Supermarket chain Kroger reportedly paid for out-of-state abortions following the Supreme Court’s decision to overturn the controversial “Roe v. Wade” case.
Kroger enacted a policy last June to provide up to $4,000 in travel costs to employees seeking out-of-state abortions in the wake of the high court’s ruling.
The resolution divided the company’s shareholders, leading to their voting for greater transparency with the supermarket chain’s charitable contributions.
Attorney Rachel Citak, president of the Cincinnati Right to Life organization, said that they have provided a pro-life video message to the company to educate the shareholders before they vote on a resolution.
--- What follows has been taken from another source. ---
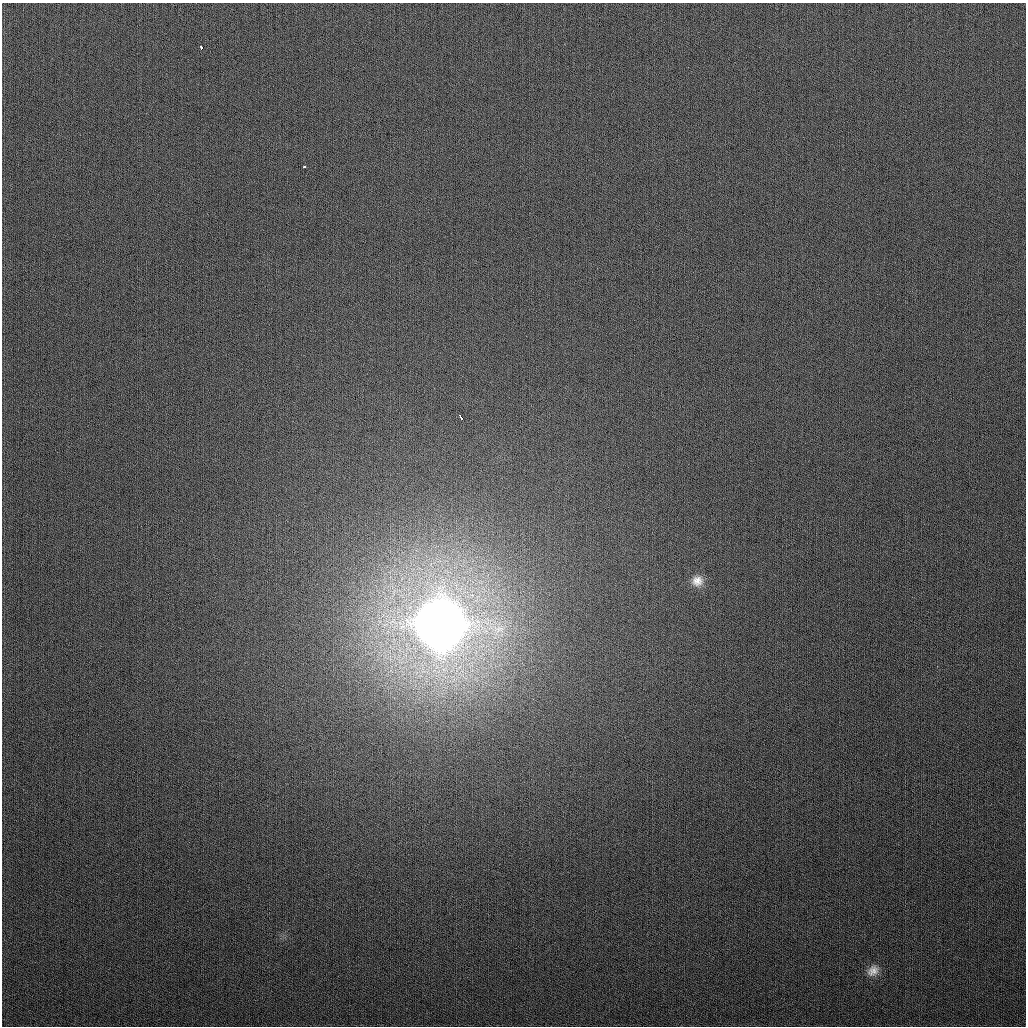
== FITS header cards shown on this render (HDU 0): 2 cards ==
NAXIS1  =                 1024
NAXIS2  =                 1024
“Two pro-life shareholders [Tom Strobhar and Lou Eichhold] came together to submit a resolution requesting greater transparency in Kroger’s charitable contributions, and they yielded that time to speak to the entire board of shareholders of Kroger to Right to Life of Cincinnati,” Citak said.
She also urged the company to reconsider its abortion policy, in addition to its call for greater transparency in its charitable contributions.
“Right now, Kroger shoppers, Kroger shareholders, Kroger employees, they have no idea how much of the profits are going to organizations in the abortion industry,” Citak continued.
Right to Life will double its efforts to boycott the Cincinnati-based Kroger should they fail to pass the resolution. Citak said that recent campaigns against businesses with liberal practices served as inspiration for her organization.
Axios reported that the cost of the conservative backlash against Anheuser-Busch, Kohl’s, and Target has cost the three companies’ market values a combined $28.7 billion since the beginning of April.
“I think that that was very inspiring to know that these companies that had enacted principles that were anti-woman were being held accountable,” Citak said. “We now want to have that same transparency.
“When conservatives speak with their spending, it makes a change. And now we’re seeing that shareholder advocacy can realty balance the scales as well,” she added.
This comes as the national right to abortion is no more in the wake of the Supreme Court’s decision in “Dobbs v. Jackson Women’s Health Organization.” Abortion debates will now take place in state legislatures rather than in Congress or before the Supreme Court because there is no longer a universal right to the procedure.